## Trecho selecionado
○ ○ ○
Antes da participação da secretária, o vereador que convocou a audiência, Santão (PSC), havia criticado a pasta porque teria um dos maiores orçamentos da Prefeitura e não consegue resolver a situação. Micali afirmou que o orçamento para atendimento aos moradores em situação de rua representa apenas 3% do total da pasta e garantiu que o Executivo vem atuando para ampliar o atendimento a essas pessoas.
Ela disse que o governo do Estado repassa poucos recursos para o trabalho de atenção a essas pessoas e que o Governo Federal cortou o orçamento em 60%. Segundo Micali, existem 115 vagas para acolhimento na cidade, mas a secretaria não pode obrigar as pessoas a saírem das ruas.
“Cada um com sua atribuição. A nossa é de fazer a abordagem social, o trabalho de convencimento. Se precisa ir 10 vezes até a pessoa, nós vamos.” De acordo com a secretária, o perfil das pessoas que vive nas ruas vem mudando muito. “Hoje temos servidores públicos e empresários vivendo em situação de rua”, conta.
O secretário da Saúde, Felippe Machado, disse que a pasta atende em média 13 pessoas em situação de rua todos os dias. “Nem sempre as pessoas aderem ao tratamento. Nem sempre estão dispostas a ir para abrigos. Precisam ser abordadas várias vezes.”
○ ○ ○
## O que fazer
**1)** Repita, sem nenhuma alteração, tudo o que vai de "Ela disse que" até "saírem das ruas." no trecho sobre a audiência.
**2)** Resuma o trecho sobre a audiência em duas frases.
As linhas a seguir não têm relação alguma com o trecho sobre a audiência.

## Bloco de dados
○ ○ ○
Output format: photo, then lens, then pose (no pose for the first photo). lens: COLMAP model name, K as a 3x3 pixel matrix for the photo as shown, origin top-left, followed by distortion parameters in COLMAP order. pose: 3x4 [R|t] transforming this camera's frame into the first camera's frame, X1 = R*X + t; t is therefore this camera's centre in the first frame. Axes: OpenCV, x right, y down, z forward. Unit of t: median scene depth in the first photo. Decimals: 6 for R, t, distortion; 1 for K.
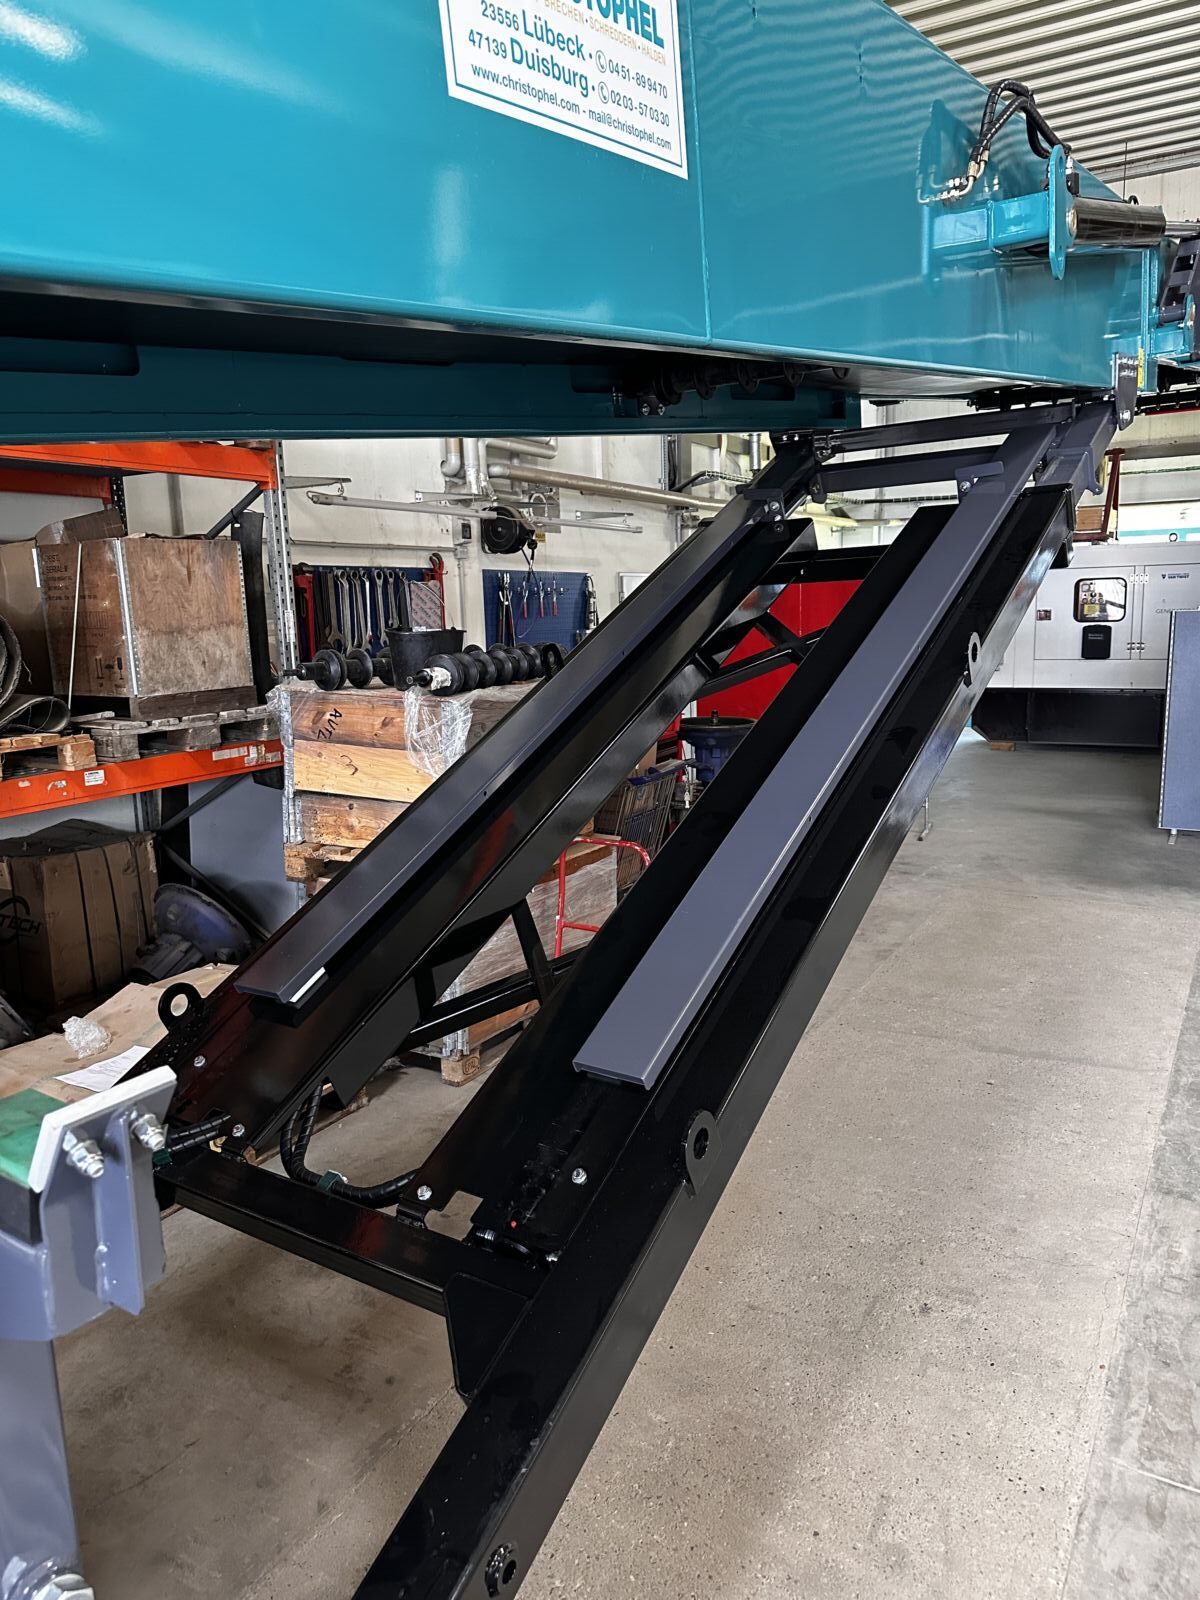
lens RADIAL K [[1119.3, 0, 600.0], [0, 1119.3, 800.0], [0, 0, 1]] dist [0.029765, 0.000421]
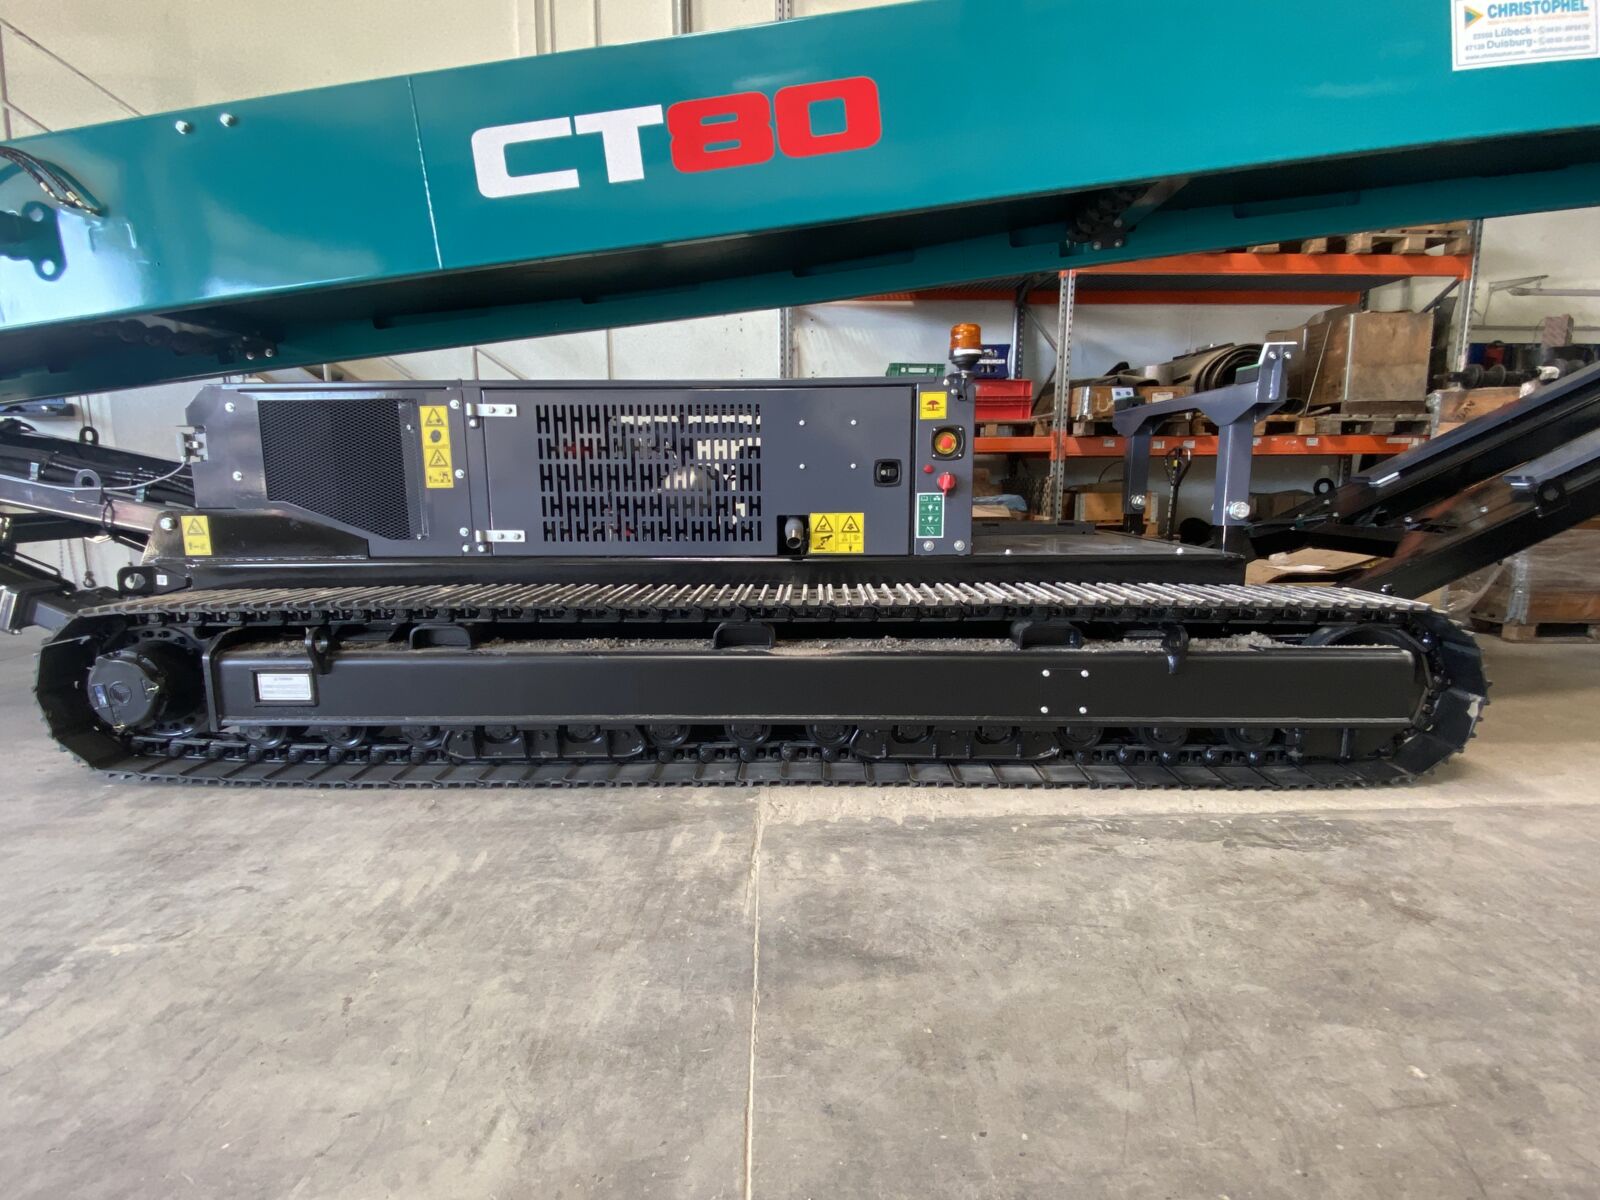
○ ○ ○
## Resultados por tarefa
**1)**
Ela disse que o governo do Estado repassa poucos recursos para o trabalho de atenção a essas pessoas e que o Governo Federal cortou o orçamento em 60%. Segundo Micali, existem 115 vagas para acolhimento na cidade, mas a secretaria não pode obrigar as pessoas a saírem das ruas.

**2)** Na audiência convocada pelo vereador Santão (PSC), que criticou a pasta por ter um dos maiores orçamentos da Prefeitura sem resolver a situação, Micali afirmou que o atendimento aos moradores em situação de rua representa apenas 3% do orçamento da pasta. Ela também disse que o Estado repassa poucos recursos, que o Governo Federal cortou o orçamento em 60% e que há 115 vagas de acolhimento na cidade, embora a secretaria não possa obrigar ninguém a sair das ruas; o secretário da Saúde, Felippe Machado, acrescentou que a pasta atende em média 13 pessoas em situação de rua por dia.